Serbia are already under investigation by Fifa for displaying a flag showing Kosovo as part of their country, with the words “We do not surrender” in their dressing room before facing Brazil last week. So much for all the fine words and saintly proclamations.

For a while the sport was allowed to talk, or at least mutter, and the first half resembled high-stakes World Cup football at its best. Serbia, free-flowing on the ball and ludicrously loose off it, struck the post through Andrija Zivkovic but promptly left Shaqiri unattended. When Mitrovic converted Dusan Tadic’s cross they had a platform and things got better when Dusan Vlahovic, given his first start of the tournament after arriving half-fit, finished clinically after more fine work from the Ajax veteran.

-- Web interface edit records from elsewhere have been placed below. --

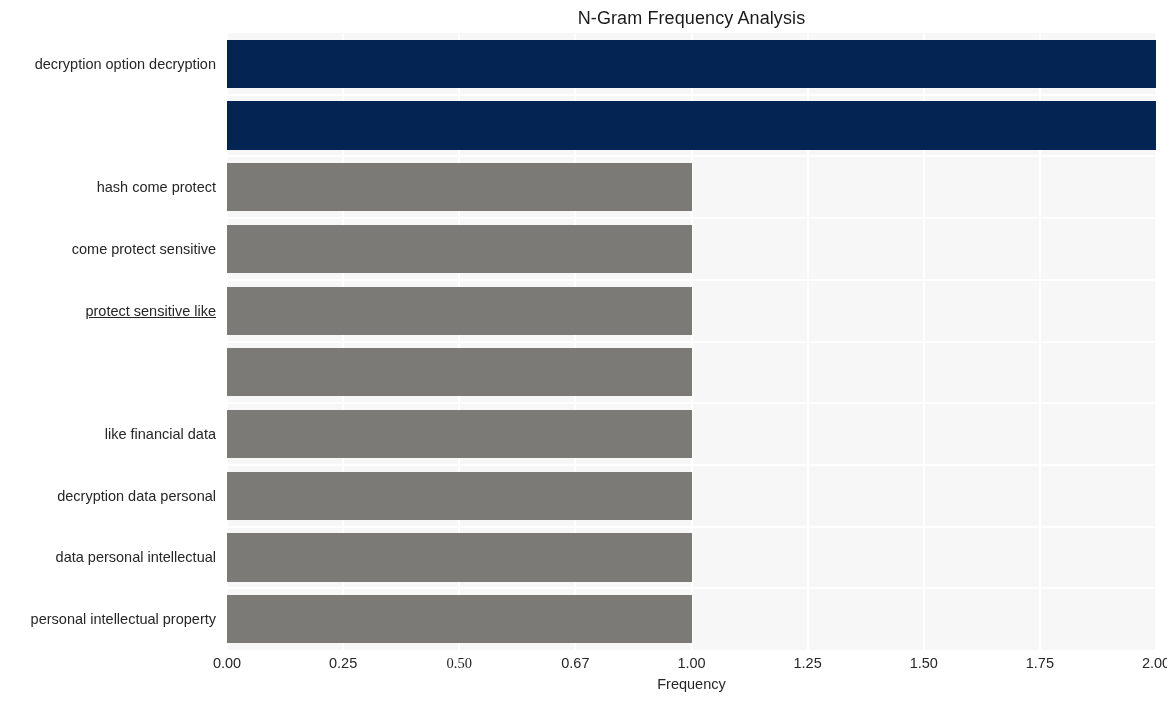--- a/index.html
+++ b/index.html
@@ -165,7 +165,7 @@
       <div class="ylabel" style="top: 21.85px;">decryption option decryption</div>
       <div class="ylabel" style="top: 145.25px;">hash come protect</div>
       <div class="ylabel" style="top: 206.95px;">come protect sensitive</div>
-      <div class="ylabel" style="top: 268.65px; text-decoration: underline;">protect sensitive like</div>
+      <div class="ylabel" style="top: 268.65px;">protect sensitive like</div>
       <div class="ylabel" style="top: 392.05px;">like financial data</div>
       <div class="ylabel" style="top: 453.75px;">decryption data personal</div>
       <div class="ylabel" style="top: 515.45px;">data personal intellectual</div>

There was never any genuine sense Serbia could hold their lead and, just before the interval, Breel Embolo swept in an equaliser after Silvan Widmer was afforded too much space to cross. That is just a highlights reel of the chances, which came thick and fast at that point.

Seconds before Freuler rewarded a smart flick from Ruben Vargas, a fan was escorted from the upper tier of the stand after apparently making the “eagle” sign. It was the first action deemed to be aggravating but far from the last: the deterioration from there was steep and Switzerland will, for now, simply feel glad to have completed the on-pitch assignment.

“Sometimes tensions come or bad words can cause uncomfortable behaviour; it’s normal in this kind of game,” said Stojkovic, who may yet find some of his own contributions do not escape scrutiny.

“We knew there would be a lot of emotions; we showed we were a bit more clever in the head,” the Switzerland defender Fabian Schar said. In the head but perhaps not elsewhere.